Die Silcherschule in Weinstadt vor den Toren Stuttgarts hat vor ein paar Jahren auf Ganztag umgestellt. Ein voller Erfolg. Gut die Hälfte der 320 Grundschüler gehen jetzt mindestens bis drei Uhr nachmittags in die Schule, und Prorektorin Andrea Wels ist ziemlich froh, dass die Ganztagsschulen seit dem 16. Juli auch im baden-württembergischen Schulgesetz festgeschrieben sind:
"Durch die Stundenzuweisung, durch die Mehrstunden haben wir einen größeren Handlungsspielraum, Kinder besser zu fördern und zu fordern."
Und das scheint auch dringend notwendig - denn: Baden-Württemberg ist mit den Ganztagsschulen im Unterschied zu anderen Bundesländern hinten dran, Grün-Rot hat nun die gesetzlichen Grundlagen geschaffen und Mittel zur Verfügung gestellt. Zum neuen Schuljahr heute gehen 178 neue Ganztagsschulen an den Start, so Kultusminister Andreas Stoch:
"Und wir gehen davon aus, dass auch in den kommenden Schuljahren eine erhebliche Nachfrage der Kommunen nach den Ganztagsschulen erfolgen wird."
Im Ländle fehlt es an Sonderpädagogen
Etwas ungewisser ist die Sache da mit der Inklusion - spätestens seit dem Fall Henri ein Riesenthema im Land. Die Eckpunkte sind verabschiedet, ein Gesetz soll zum nächsten Schuljahr in Kraft treten, aber schon jetzt ist klar, dass es nur allmählich voran gehen wird. Ein Grund: Die Tatsache, dass die Zahl der Sonderpädagogen, die beim gemeinsamen Unterricht von behinderten und nicht-behinderten Kindern dabei sein sollen, begrenzt ist, so der Kultusminister:
"Wir stoßen in diesem Bereich auch an Grenzen. Wir haben im Bereich der Sonderpädagogen durch das Ziel Ausbau der Inklusion einfach das Problem, dass wir nicht genug Sonderpädagogen auf den Markt bekommen, um das in großen Schritten zu verwirklichen."

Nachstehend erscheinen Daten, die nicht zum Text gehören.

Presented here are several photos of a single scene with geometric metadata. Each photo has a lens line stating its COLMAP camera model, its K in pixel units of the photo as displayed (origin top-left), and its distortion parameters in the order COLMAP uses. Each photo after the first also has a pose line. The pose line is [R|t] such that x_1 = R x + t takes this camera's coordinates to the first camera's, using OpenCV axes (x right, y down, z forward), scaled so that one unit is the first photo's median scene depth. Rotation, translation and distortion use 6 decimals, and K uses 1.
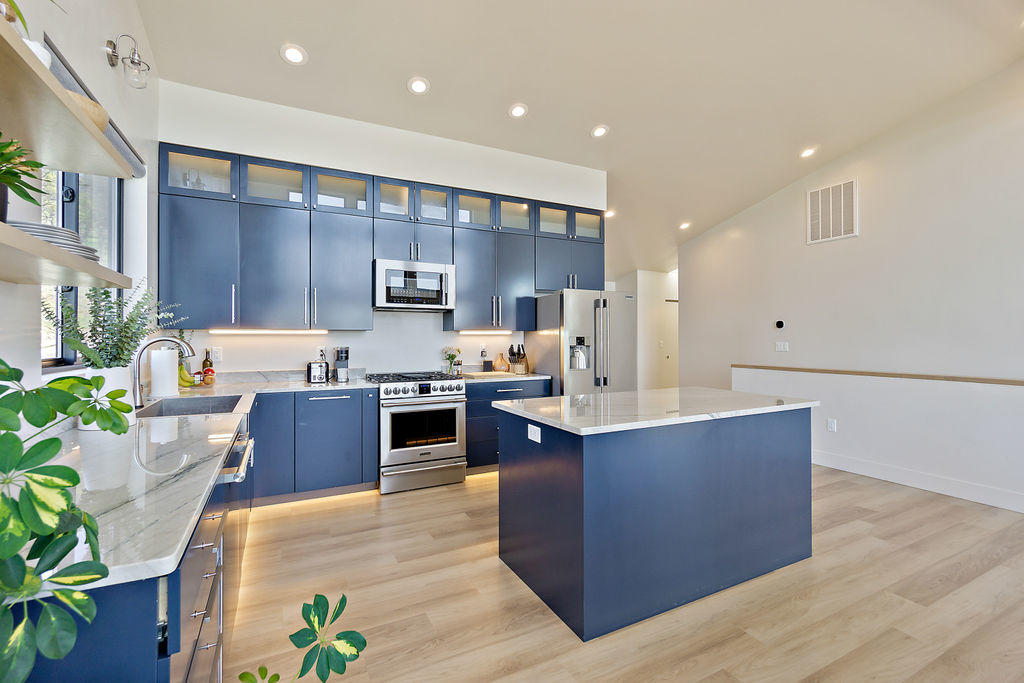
lens RADIAL K [[444.3, 0, 518.8], [0, 444.3, 335.3], [0, 0, 1]] dist [-0.001936, 0.000111]
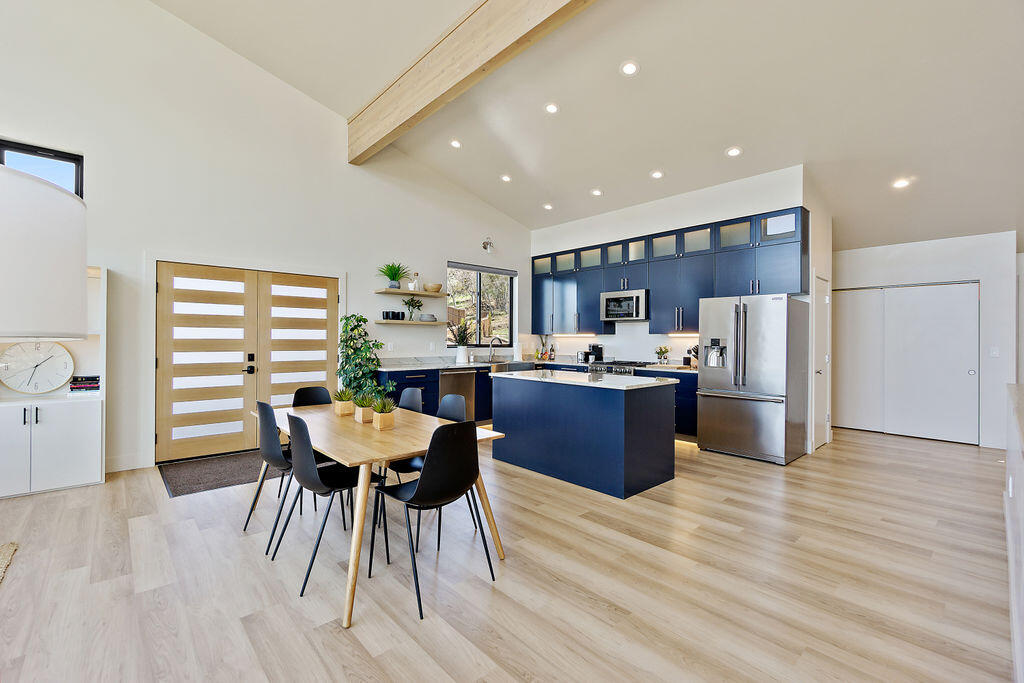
lens RADIAL K [[441.7, 0, 505.0], [0, 441.7, 337.3], [0, 0, 1]] dist [-0.000886, -0.000212]
pose [[0.260972, 0.001108, -0.965346, 1.208199], [-0.002273, 0.999997, 0.000533, -0.000022], [0.965344, 0.002055, 0.260974, 0.189143]]
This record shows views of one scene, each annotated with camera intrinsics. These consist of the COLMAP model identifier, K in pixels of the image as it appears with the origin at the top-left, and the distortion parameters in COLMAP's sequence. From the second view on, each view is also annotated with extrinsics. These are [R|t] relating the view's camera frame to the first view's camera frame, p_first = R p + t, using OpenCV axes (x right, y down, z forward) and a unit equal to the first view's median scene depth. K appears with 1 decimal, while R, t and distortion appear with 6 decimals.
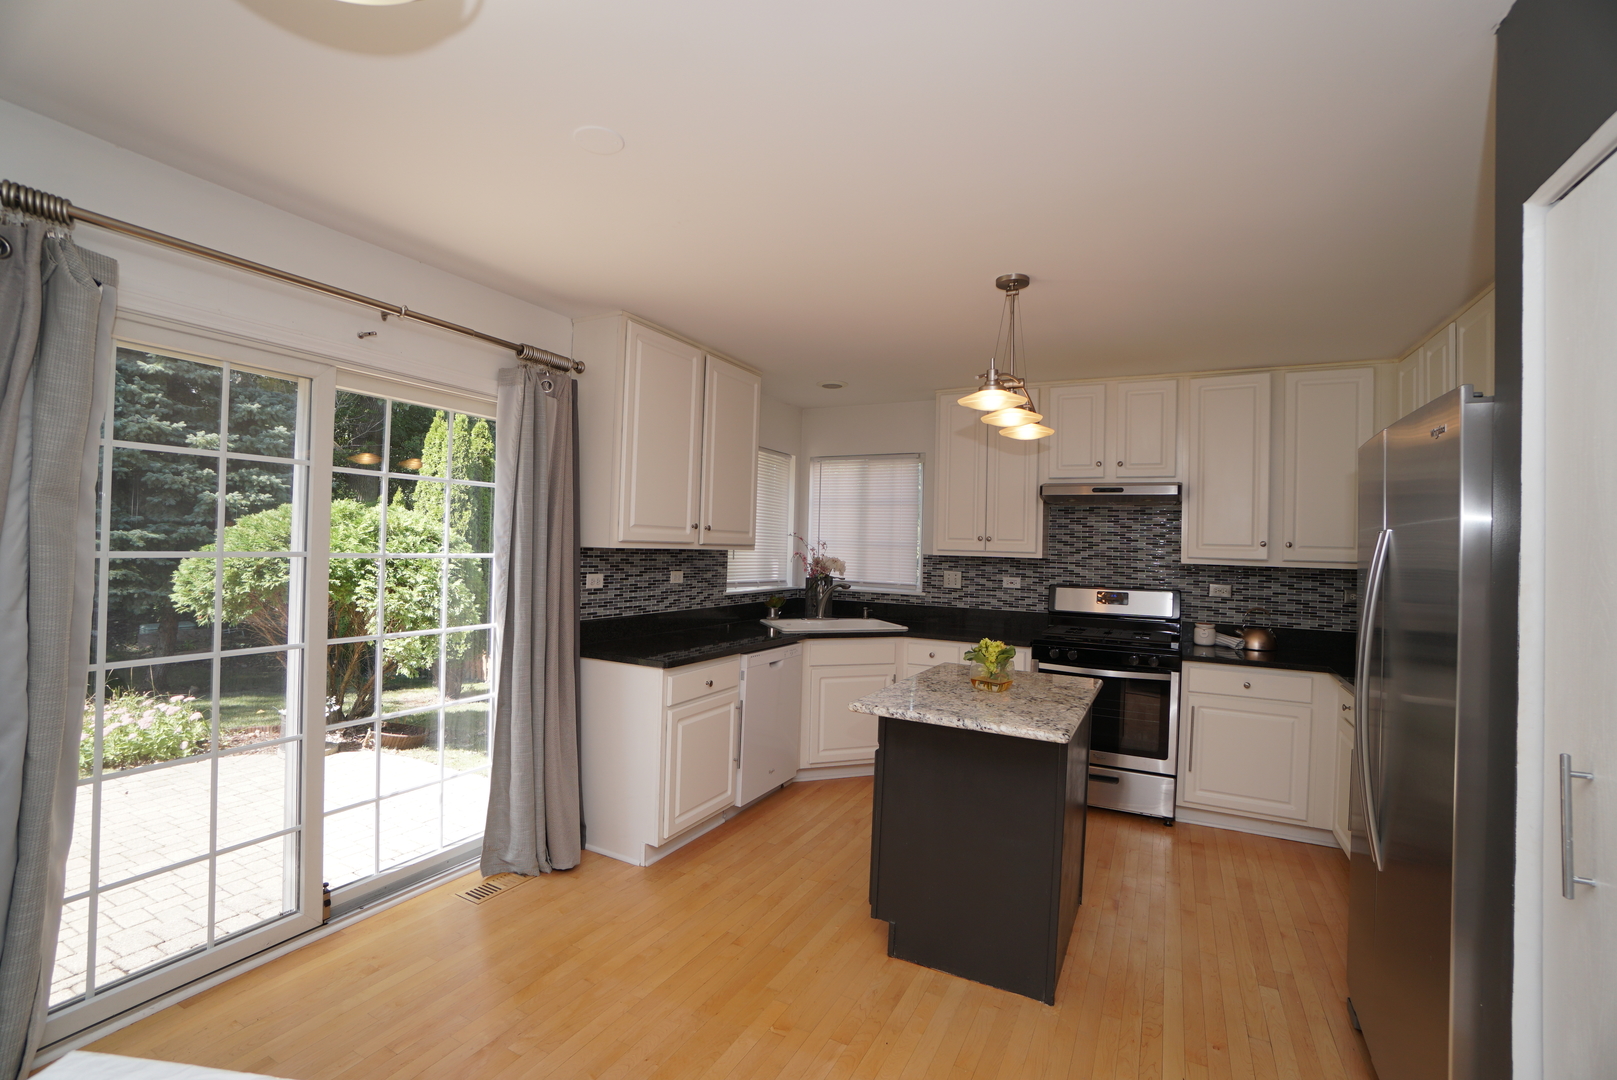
lens RADIAL K [[710.4, 0, 813.5], [0, 710.4, 538.1], [0, 0, 1]] dist [-0.030160, 0.000859]
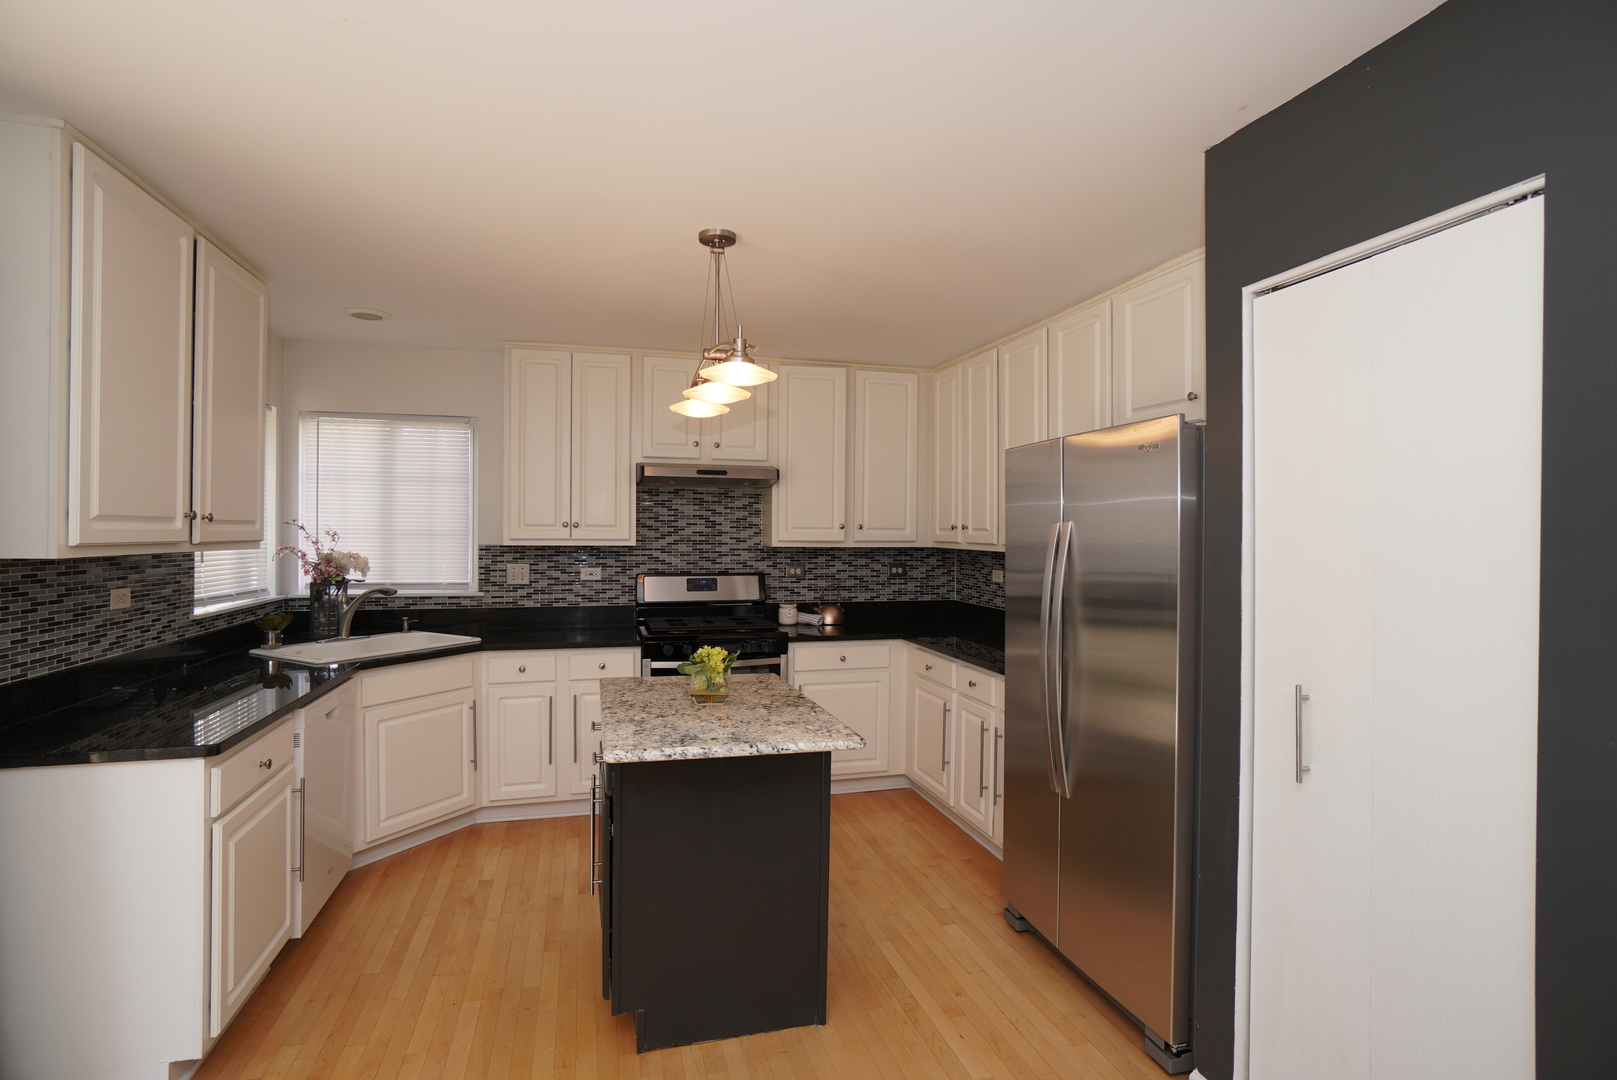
lens RADIAL K [[773.3, 0, 804.6], [0, 773.3, 539.3], [0, 0, 1]] dist [-0.023699, 0.003844]
pose [[0.744978, -0.028537, 0.666478, -0.181771], [0.006528, 0.999349, 0.035493, -0.013711], [-0.667057, -0.022091, 0.744679, 0.132165]]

In Baden-Württemberg beispielsweise werden pro Jahr etwa 400 Sonderpädagogen ausgebildet, daran werde zwar gearbeitet, aber man könne sie sich eben auch nicht backen, so der Minister.
Beim Thema der umstrittenen, weil angeblich übersexualisierten Bildungspläne, ist die Gangart jetzt eher gemächlich. Nachdem die umstrittenen Formulierungen im Juni abgeschwächt wurden, wird jetzt weiterentwickelt, begleitet von systematischen Praxistests – was insgesamt durchaus dafür spricht, dass die Schulpolitik in Baden-Württemberg zum Schulbeginn in ruhigeres Fahrwasser kommt.
Opposition in den eigenen Reihen
Sogar aus der Opposition kommen bildungspolitische Papiere, aus denen hervorgeht, dass die von Grün-Rot eingeführte Gemeinschaftsschule, die aus konservativer Perspektive bislang Teufelswerk war, vielleicht doch gar nicht so schlecht ist und im Fall einer Rückeroberung der Macht durch die Schwarzen sogar teilweise weitergeführt werden könnte.
Innerhalb der eigenen Reihen der Koalition funktioniert die Opposition gegen die Schulpolitik indes ganz gut. SPD-Fraktionschef Claus Schmiedel kann G8 nicht ausstehen und will allen Gymnasien die Rückkehr zu G9 ermöglichen, aber er beißt sich am SPD-Kultusminister - und dessen Spott - die Zähne aus:
"G9 ist immer dann Thema, wenn Claus Schmiedel sich wieder bei der dpa geäußert hat. Es ist manchmal so, als ob der Feuerwehrmann als erster am Brandort ist und Feuer, Feuer schreit."
Und zumindest bei diesem Punkt stellt sich dann auch mal die Lehrergewerkschaft GEW und ihre Vorsitzende Doro Moritz hinter den Kultusminister:
"Die Unruhe, die das Zurück an den Schulen auslösen würde, ist überhaupt nicht vertretbar."
Als ob die Gewerkschaft mit Blick auf die Landtagswahlen 2016 erkennt, dass Grün-Rot ihr trotz allem näher ist als Schwarz-Gelb.